嗡!
严勇脑袋忽然一片空白。
他和严莉的父亲,就叫做严文东!
“这么多年过去了,你还是和当年一样。”
“当年的事情,是我老金家对不起你,等我下来了,再亲自给你赔罪。”
那个苍老的声音明明不大,在严勇的耳朵里却有些振聋发聩。
他转过头,一双眼睛直直地看向老家主金世军。
“老爷子,你说的文东,是叫严文东吗?”
没有回应。
金老爷子病情太重,加上剧烈的情绪波动,絮絮叨叨完那几句话之后便又陷入了昏迷。
一旁的赫鼎鸿不满地皱起眉头。
“你怎么还不走,难道你看不出来金家现在不欢迎你吗?”
“还是说你觉得刚刚帮了金老爷子,想要挟恩图报?”
严勇深呼吸一口气,心中的冲动被他直接压了下来。
“金家主,我敢断言,今天如果让那个老棒子跟你父亲治病,金老爷子绝对活不过今天晚上。”
赫鼎鸿对着严勇怒目而视:“你凭什么觉我不行?”
“就凭你刚刚开的药方。”
“药方怎么了?”
面对赫鼎鸿的追问,严勇冷冷吐出六个字。
“驴唇不对马嘴。”
被当着面这么说,朴珍民再也忍不住。
“你凭什么这么说?金老先生的病情是常年工作积劳成疾,只需要用我的药方调养,加上至于休息就能痊愈,你凭什么说金老先生活不过今晚!”
朴珍民愤怒地看向金巡林。
“金先生,如果你再不把他赶走,我将认为这是你们金家对我的挑衅!”
金巡林自然不可能被朴珍民的话影响到,而是先打起了圆场。
“这个年轻人既然要质疑朴教授,不如让他说得清楚一些,朴教授您也能有理有据地说服他。”

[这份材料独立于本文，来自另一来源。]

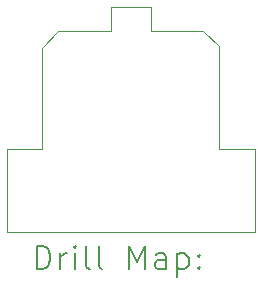
<source format=gbr>
%FSLAX45Y45*%
G04 Gerber Fmt 4.5, Leading zero omitted, Abs format (unit mm)*
G04 Created by KiCad (PCBNEW (6.0.0)) date 2021-12-31 14:49:55*
%MOMM*%
%LPD*%
G01*
G04 APERTURE LIST*
%TA.AperFunction,Profile*%
%ADD10C,0.100000*%
%TD*%
%ADD11C,0.200000*%
G04 APERTURE END LIST*
D10*
X11154000Y-6455750D02*
X11154000Y-7325750D01*
X9354000Y-8025750D02*
X9354000Y-7325750D01*
X10234000Y-6125750D02*
X10234000Y-6325750D01*
X10574000Y-6125750D02*
X10574000Y-6325750D01*
X11454000Y-7325750D02*
X11154000Y-7325750D01*
X10574000Y-6125750D02*
X10234000Y-6125750D01*
X9654000Y-6465750D02*
X9654000Y-7325750D01*
X9784000Y-6325750D02*
X9654000Y-6465750D01*
X9354000Y-7325750D02*
X9654000Y-7325750D01*
X10234000Y-6325750D02*
X9784000Y-6325750D01*
X11014000Y-6325750D02*
X11154000Y-6455750D01*
X11454000Y-8025750D02*
X11454000Y-7325750D01*
X10574000Y-6325750D02*
X11014000Y-6325750D01*
X11454000Y-8025750D02*
X9354000Y-8025750D01*
D11*
X9606619Y-8341226D02*
X9606619Y-8141226D01*
X9654238Y-8141226D01*
X9682810Y-8150750D01*
X9701857Y-8169798D01*
X9711381Y-8188845D01*
X9720905Y-8226940D01*
X9720905Y-8255512D01*
X9711381Y-8293607D01*
X9701857Y-8312655D01*
X9682810Y-8331702D01*
X9654238Y-8341226D01*
X9606619Y-8341226D01*
X9806619Y-8341226D02*
X9806619Y-8207893D01*
X9806619Y-8245988D02*
X9816143Y-8226940D01*
X9825667Y-8217417D01*
X9844714Y-8207893D01*
X9863762Y-8207893D01*
X9930429Y-8341226D02*
X9930429Y-8207893D01*
X9930429Y-8141226D02*
X9920905Y-8150750D01*
X9930429Y-8160274D01*
X9939952Y-8150750D01*
X9930429Y-8141226D01*
X9930429Y-8160274D01*
X10054238Y-8341226D02*
X10035190Y-8331702D01*
X10025667Y-8312655D01*
X10025667Y-8141226D01*
X10159000Y-8341226D02*
X10139952Y-8331702D01*
X10130429Y-8312655D01*
X10130429Y-8141226D01*
X10387571Y-8341226D02*
X10387571Y-8141226D01*
X10454238Y-8284083D01*
X10520905Y-8141226D01*
X10520905Y-8341226D01*
X10701857Y-8341226D02*
X10701857Y-8236464D01*
X10692333Y-8217417D01*
X10673286Y-8207893D01*
X10635190Y-8207893D01*
X10616143Y-8217417D01*
X10701857Y-8331702D02*
X10682810Y-8341226D01*
X10635190Y-8341226D01*
X10616143Y-8331702D01*
X10606619Y-8312655D01*
X10606619Y-8293607D01*
X10616143Y-8274559D01*
X10635190Y-8265036D01*
X10682810Y-8265036D01*
X10701857Y-8255512D01*
X10797095Y-8207893D02*
X10797095Y-8407893D01*
X10797095Y-8217417D02*
X10816143Y-8207893D01*
X10854238Y-8207893D01*
X10873286Y-8217417D01*
X10882810Y-8226940D01*
X10892333Y-8245988D01*
X10892333Y-8303131D01*
X10882810Y-8322178D01*
X10873286Y-8331702D01*
X10854238Y-8341226D01*
X10816143Y-8341226D01*
X10797095Y-8331702D01*
X10978048Y-8322178D02*
X10987571Y-8331702D01*
X10978048Y-8341226D01*
X10968524Y-8331702D01*
X10978048Y-8322178D01*
X10978048Y-8341226D01*
X10978048Y-8217417D02*
X10987571Y-8226940D01*
X10978048Y-8236464D01*
X10968524Y-8226940D01*
X10978048Y-8217417D01*
X10978048Y-8236464D01*
M02*

</source>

其实在严勇这么说的时候,金巡林便对严勇的话产生了几分好奇。
“小兄弟,你为什么要质疑朴教授的药方,说吧。”
严勇知道这是金巡林再给他机会。
“金家主,我说老棒子的药方驴唇不对马嘴,是因为金老爷子的病根根本就不是积劳成疾,而是暗伤!”